COMP90038 · Algorithms And Complexity
Brute Force and Exhaustive Search
The honest baseline: solve a problem straight from its definition, with no cleverness, and measure what that costs. The chapter walks the canonical brute-force algorithms — selection sort (repeatedly find the minimum, Θ(n²)), brute-force string matching (slide the pattern, compare, Θ(nm)), and closest pair by checking all pairs (Θ(n²)) — so you can state their bounds cold and recognise them as the things later techniques improve on. It then steps up to exhaustive search (generate-and-test): enumerate every candidate solution and keep the best, the only general attack on the hard combinatorial problems — the travelling salesman (try all permutations, Θ(n!)), the knapsack (try all subsets, Θ(2ⁿ)) and the Hamiltonian circuit. The lesson is not that brute force is good but that it is always available and easy to get right, which makes it the correctness reference and the complexity yardstick for everything that follows.
What this chapter covers
- 01Selection sort — the Θ(n²) min-finding baseline
- 02Brute-force string matching — sliding the pattern, Θ(nm)
- 03Closest pair by checking all pairs — Θ(n²)
- 04Exhaustive search / generate-and-test as the general pattern
- 05TSP (Θ(n!)), knapsack (Θ(2ⁿ)) and Hamiltonian circuits
Worked example: counting the comparisons in selection sort
- +1Comparisons per pass. Pass k scans the suffix of length n − k + 1 and makes n − k comparisons to find its minimum, for k = 1 … n − 1.
- +2Sum them. Total = (n−1) + (n−2) + … + 1 = n(n−1)/2 comparisons — independent of the input order.
- +1Asymptotics. n(n−1)/2 = Θ(n²), and because the count never depends on the data this is the cost in every case (worst = best).
Key terms
- Brute force
- Solving a problem directly from its definition with the most obvious method, accepting a poor running time in exchange for being simple and clearly correct. The reference implementation against which smarter algorithms are checked.
- Selection sort
- Sort by repeatedly selecting the minimum of the unsorted part and swapping it to the front. Always Θ(n²) comparisons but at most n−1 swaps — useful when writes are far more expensive than reads.
- Exhaustive search
- Generate every candidate solution from a combinatorial space and test each, keeping the best. The general (but exponential) attack on optimisation problems with no known efficient algorithm.
- Travelling salesman problem (TSP)
- Find the shortest tour visiting every city exactly once and returning to the start. Brute force tries all (n−1)!/2 permutations — Θ(n!) — making it intractable beyond small n; it is the canonical NP-hard optimisation problem.
- Knapsack (0/1)
- Choose a subset of items, each with a weight and value, to maximise value within a weight budget. Brute force tests all 2ⁿ subsets; the subject later solves it with dynamic programming.

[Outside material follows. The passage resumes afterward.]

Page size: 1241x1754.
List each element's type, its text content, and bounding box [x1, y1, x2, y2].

Brute Force and Exhaustive Search FAQ
If brute force is slow, why study it?
Because it is always available, easy to implement and easy to prove correct, so it is the baseline that defines the problem and the yardstick a faster algorithm must beat. Several exam designs ask you to give the brute-force cost first, then improve it — you cannot show the improvement without the baseline.
What is the difference between brute force and exhaustive search?

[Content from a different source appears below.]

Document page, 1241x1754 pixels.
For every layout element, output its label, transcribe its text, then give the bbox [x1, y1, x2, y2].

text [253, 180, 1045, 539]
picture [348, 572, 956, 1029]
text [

Brute force solves directly from the definition (e.g. compare all pairs). Exhaustive search is the special case where the candidate space is combinatorial — all permutations, all subsets — and you generate and test every one. Exhaustive search is what makes TSP and knapsack exponential.

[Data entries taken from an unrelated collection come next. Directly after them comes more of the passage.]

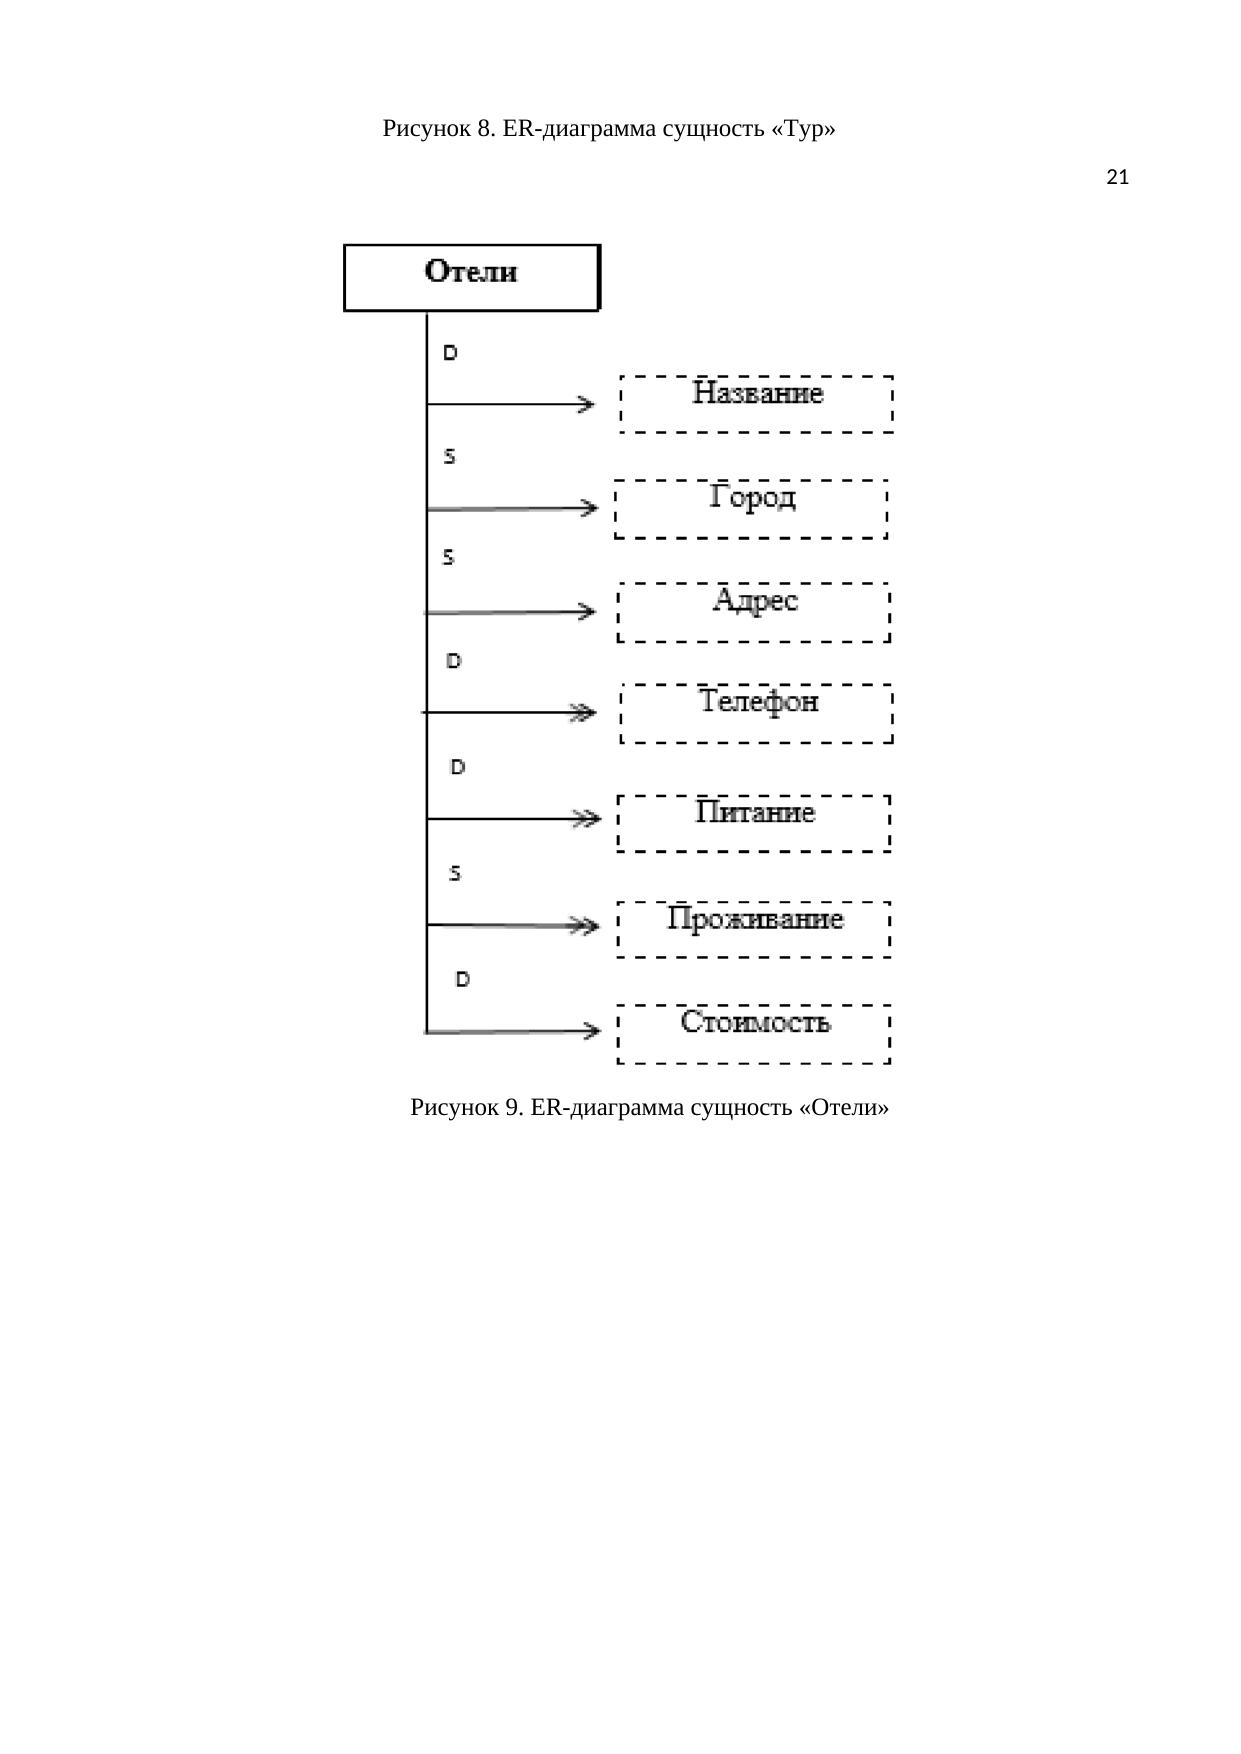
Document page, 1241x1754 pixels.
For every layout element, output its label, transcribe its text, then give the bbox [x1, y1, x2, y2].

text Рисунок 9. ER-диаграмма сущность «Отели» [410, 1092, 1130, 1120]
picture [322, 227, 900, 1080]
subtitle Рисунок 8. ER-диаграмма сущность «Тур» [89, 113, 1130, 142]
text 21 [89, 162, 1129, 190]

When is brute force actually the right choice?
When n is small and guaranteed bounded, when correctness and simplicity matter more than speed, or as a correctness oracle to test a faster algorithm against. For small fixed inputs a Θ(n²) or even Θ(2ⁿ) method can be the pragmatic, bug-free choice.
Exam move
Memorise the brute-force bounds as anchors — selection sort Θ(n²), string match Θ(nm), closest pair Θ(n²), TSP Θ(n!), knapsack Θ(2ⁿ) — because design-and-analyse questions often ask for the naive cost before the improved one, and a wrong baseline drags the whole answer down. Be able to state, for each, exactly which quantity is being counted (comparisons, candidate solutions) and whether the bound is data-dependent. Recognise “try all permutations” and “try all subsets” on sight as the two exponential generate-and-test patterns.